Third, the resulting productivity improvements in key upstream sectors that supply intermediate goods and services can cascade through supply chains, amplifying the positive effects of reforms on the broader economy.
Taken together, these three channels contribute to stronger aggregate productivity and GDP growth.
More recent studies emphasize that imperfections in goods and services markets – especially in upstream sectors that provide intermediate goods – can dampen the incentives of downstream firms that use those goods in production to improve productivity via restructuring, investment or innovation.
Anticompetitive regulations in upstream industries work their way to downstream industries by changing incentive structures, the study pointed out.
Regulation that unnecessarily curbs competition upstream grants market power to regulated firms, allowing them to raise prices and capture rents.
While these rents could in principle be used for research and development, firms enjoying them often have little incentive to innovate, as their dominant market position reduces the need for further efficiency gains, the study said.
When upstream firms gain excessive market power, they can appropriate a share of the returns from downstream innovation (e.g. by overcharging for the supply of their products), thereby discouraging entry and efficiency enhancements in downstream markets as well.
Furthermore, the concentration of upstream suppliers reduces competition and limits the variety of products available for downstream firms, further undermining their ability to innovate and improve quality.
“With lower incentives to innovate in both upstream and downstream industries, the result is lower aggregate productivity growth,” the study said.
Canadian product markets suffer from a lack of competitive pressures
“As widely discussed in both the academic and the policy arenas, Canadian product markets suffer from a lack of competitive pressures, especially in the nonmanufacturing industries,” the study said.

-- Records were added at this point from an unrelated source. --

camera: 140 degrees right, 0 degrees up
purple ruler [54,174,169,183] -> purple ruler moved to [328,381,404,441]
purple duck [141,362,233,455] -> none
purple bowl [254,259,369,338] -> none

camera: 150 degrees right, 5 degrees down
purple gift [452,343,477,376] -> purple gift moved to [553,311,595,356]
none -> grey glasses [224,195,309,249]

Regulatory settings are still adverse to competition in some important services sectors – such as the professional services – and liberalization in some network industries has been slow and limited – such as in energy and transport.
This is compounded by the persistence of differences in regulation and other hindrances to mobility across provinces that curb competitive pressures at the national level as well as by the existence of barriers to foreign direct investment and trade in services that limit competitive pressures from abroad.
Research shows that interprovincial trade barriers are economically significant and involve high costs in a number of activities, such as for example in trucking and professional services.
Such costs are especially relevant for small and medium-sized enterprises, which constitute the backbone of the Canadian economy and whose inability to upscale has been related to weak aggregate productivity growth
Regulatory reforms in Canada would increase GDP by up to $300 billion, or a per capita gain of about $7,500, the study found. A 10-percent gain in GDP corresponds to about 50 percent of Canada’s current GDP gap with the U.S.
“The findings provide compelling evidence that implementing pro-competition regulations has the power to unlock significant economic growth for Canada,” the Competition Bureau said. However, given their scope and depth, the reforms required to adopt best practices will need time to be implemented and the corresponding productivity gains will also unfold slowly, according to the study.
“The political cost of ambitious structural reforms is immediate and can be high, as the professions and activities concerned oppose them and defend their anti-competitive rents, while the induced economic benefits only appear gradually.”
The study concluded: The gap between the immediate and delayed effects of reforms and between the beneficiaries and the losers from reforms contributes to explain why many countries, including Canada, may find it difficult to undertake such wide-ranging and swift regulatory changes.